Law firm looking to change the way asbestos cases are handled in Baltimore courts | COMMENTARY

The Law Firm of Peter Angelos — the most powerful firm in Baltimore — is using its political muscle to get state legislators to end a hugely successful court procedure that ensures justice for victims, not paydays for plaintiffs’ lawyers.

The Baltimore asbestos docket is relativity obscure, but over the past 20 years, it’s clogged Baltimore City courts with questionable lawsuits while giving plaintiffs’ lawyers massive paydays. Currently, there are more than 27,000 active asbestos cases in Baltimore — with about two-thirds of the cases filed by The Law Offices of Peter Angelos.


Although asbestos lawsuits have overwhelmed Baltimore courts for years, judges implemented new procedures roughly two years ago to reduce the backlog. Now, judges individually review 500 cases a month to see which ones are ready to stand trial and which are not. The system is working. According to a recent report by the Maryland courts, more than half of the first 2,061 cases reviewed through the end of September have been voluntarily dismissed by the plaintiffs’ lawyers — not judges — because they cannot produce the evidence needed to go to trial, such as a medical diagnosis, proof of asbestos exposure or a witness.

The new system has exposed the likelihood that more than half of the 27,000 cases remaining on the docket aren’t supported by evidence, according to recent testimony at a House of Delegates hearing on the issue. There’s one group not happy with this result: plaintiffs’ lawyers who stand to lose tens of millions of dollars in fees. The Angelos firm is seeking a legislative bailout to monetize its cases before more collapse. Last November in a hearing before the Maryland House Judiciary Committee, an Angelos firm lawyer told legislators the Baltimore court should stop what it is doing and combine all of the cases in mass trials. By consolidating their lawsuits, plaintiffs’ lawyers would be more likely to get questionable claims pushed through the legal system.


Courts haven’t consolidated asbestos cases for almost two decades because mass trials and settlements don’t distinguish between cases that have merit and those that don’t. Instead, they use legitimate cases to force settlements of weak or even illegitimate cases, which takes money away from those who are genuinely sick. By rewarding lawyers for filing junk cases, consolidations also encourage the filing of more questionable lawsuits. Baltimore courts last consolidated about 10,000 cases in the 1990s.

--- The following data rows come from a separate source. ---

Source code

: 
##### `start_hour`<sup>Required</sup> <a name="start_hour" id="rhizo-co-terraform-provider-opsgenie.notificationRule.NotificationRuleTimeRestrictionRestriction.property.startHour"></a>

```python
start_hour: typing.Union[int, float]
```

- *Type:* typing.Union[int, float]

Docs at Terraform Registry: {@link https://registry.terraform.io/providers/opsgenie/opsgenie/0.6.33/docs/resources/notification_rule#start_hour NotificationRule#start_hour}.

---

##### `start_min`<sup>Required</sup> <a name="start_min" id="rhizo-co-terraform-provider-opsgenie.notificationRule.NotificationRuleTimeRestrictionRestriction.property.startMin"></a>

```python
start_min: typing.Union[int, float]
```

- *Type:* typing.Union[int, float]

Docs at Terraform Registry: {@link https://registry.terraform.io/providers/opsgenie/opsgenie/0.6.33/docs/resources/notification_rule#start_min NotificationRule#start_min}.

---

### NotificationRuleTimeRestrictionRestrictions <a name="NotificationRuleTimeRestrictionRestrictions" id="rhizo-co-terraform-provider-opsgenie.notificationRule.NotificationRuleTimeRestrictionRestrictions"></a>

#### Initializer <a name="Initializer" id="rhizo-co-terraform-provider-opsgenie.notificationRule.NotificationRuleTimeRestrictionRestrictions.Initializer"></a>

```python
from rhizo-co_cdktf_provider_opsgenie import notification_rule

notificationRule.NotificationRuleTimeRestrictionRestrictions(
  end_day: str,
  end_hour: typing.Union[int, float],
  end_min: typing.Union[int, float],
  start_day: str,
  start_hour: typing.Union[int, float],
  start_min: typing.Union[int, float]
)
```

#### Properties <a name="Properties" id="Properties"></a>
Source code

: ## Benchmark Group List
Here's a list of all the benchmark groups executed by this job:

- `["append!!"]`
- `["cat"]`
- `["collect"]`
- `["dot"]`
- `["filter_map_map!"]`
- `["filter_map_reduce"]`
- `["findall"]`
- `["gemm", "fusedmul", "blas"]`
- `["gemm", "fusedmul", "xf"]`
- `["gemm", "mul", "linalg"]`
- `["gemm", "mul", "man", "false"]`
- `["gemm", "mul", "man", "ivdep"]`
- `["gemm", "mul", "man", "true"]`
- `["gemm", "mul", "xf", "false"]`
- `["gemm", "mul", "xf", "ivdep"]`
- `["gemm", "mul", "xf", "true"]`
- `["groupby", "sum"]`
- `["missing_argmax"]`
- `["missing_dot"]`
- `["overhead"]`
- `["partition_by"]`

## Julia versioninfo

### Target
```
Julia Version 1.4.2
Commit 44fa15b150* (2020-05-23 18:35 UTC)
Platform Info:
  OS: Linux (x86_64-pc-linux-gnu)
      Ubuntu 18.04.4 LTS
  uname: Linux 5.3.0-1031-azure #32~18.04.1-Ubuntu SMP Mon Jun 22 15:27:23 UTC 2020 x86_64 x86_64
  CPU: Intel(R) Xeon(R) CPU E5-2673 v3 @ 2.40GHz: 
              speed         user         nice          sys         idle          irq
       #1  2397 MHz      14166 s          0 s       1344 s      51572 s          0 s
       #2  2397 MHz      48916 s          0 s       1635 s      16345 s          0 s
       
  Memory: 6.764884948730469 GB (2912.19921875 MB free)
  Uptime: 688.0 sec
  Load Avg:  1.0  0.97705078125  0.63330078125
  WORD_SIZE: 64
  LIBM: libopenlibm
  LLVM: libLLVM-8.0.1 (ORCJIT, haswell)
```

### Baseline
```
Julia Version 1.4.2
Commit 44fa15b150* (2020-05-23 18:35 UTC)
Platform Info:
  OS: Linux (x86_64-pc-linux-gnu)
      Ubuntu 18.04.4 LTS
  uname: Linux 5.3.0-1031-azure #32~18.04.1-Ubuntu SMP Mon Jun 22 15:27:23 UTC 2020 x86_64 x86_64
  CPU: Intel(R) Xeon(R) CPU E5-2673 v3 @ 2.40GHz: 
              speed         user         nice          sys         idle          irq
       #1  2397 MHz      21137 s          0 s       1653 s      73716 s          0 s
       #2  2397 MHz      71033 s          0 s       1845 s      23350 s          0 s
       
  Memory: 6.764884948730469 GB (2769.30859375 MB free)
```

The three consolidations took 12 years to decide. By the time they ended in 2002, an additional 15,000 new asbestos claims had been filed, leaving the docket even more backlogged than it was before.

Fortunately, Baltimore is making huge strides to reduce the number of asbestos cases in the city. Since 2017, almost 5,000 cases have been resolved. There’s also no question that, as legitimate cases are coming forward, defendants are settling them. Baltimore City Circuit Court Administrative Judge W. Michel Pierson told legislators last November that the court is now on course to resolve 5,000 cases a year and eliminate the backlog as quickly as possible.

One of the reasons for the current backlog is that years ago, the Angelos firm stopped trying cases except for those with plaintiffs who have claims of mesothelioma, a rare, aggressive form of cancer often associated with asbestos exposure. The firm routinely passes up opportunities to try less profitable non-mesothelioma cases. Since 2008, the firm has passed up 2,554 “trial slots” it could have used to set its clients’ cases for trial. And it has not tried a single case for a plaintiff without cancer, the vast majority of the docket, for more than a decade.

There is no question that consolidations provide big paydays for lawyers. The Baltimore Sun has reported that, through consolidations, the Angelos firm obtained settlements of more than $1 billion in 1992 alone. Those settlements reportedly resulted in legal fees for the firm in the range of $300 million. The next year, Peter Angelos bought the Oriole’s baseball team for $173 million.

Judge Pierson, in consultation with plaintiffs’ and defense lawyers, worked very hard to implement proven procedures that the court believes will allow it to resolve asbestos cases more fairly and efficiently than in the past. Those procedures are working. But plaintiffs’ lawyers don’t want the court to be fair and efficient — they want to rewind the clock to 1992 to bank hundreds of millions of dollars in legal fees.

Rather than offering a litigation bailout to the Angelos Firm, and possibly others, the Maryland legislature should allow justice to reign by supporting the courts’ plan to ensure legitimate asbestos cases quickly move forward.

Harold Kim ( is president of the U.S. Chamber Institute for Legal Reform.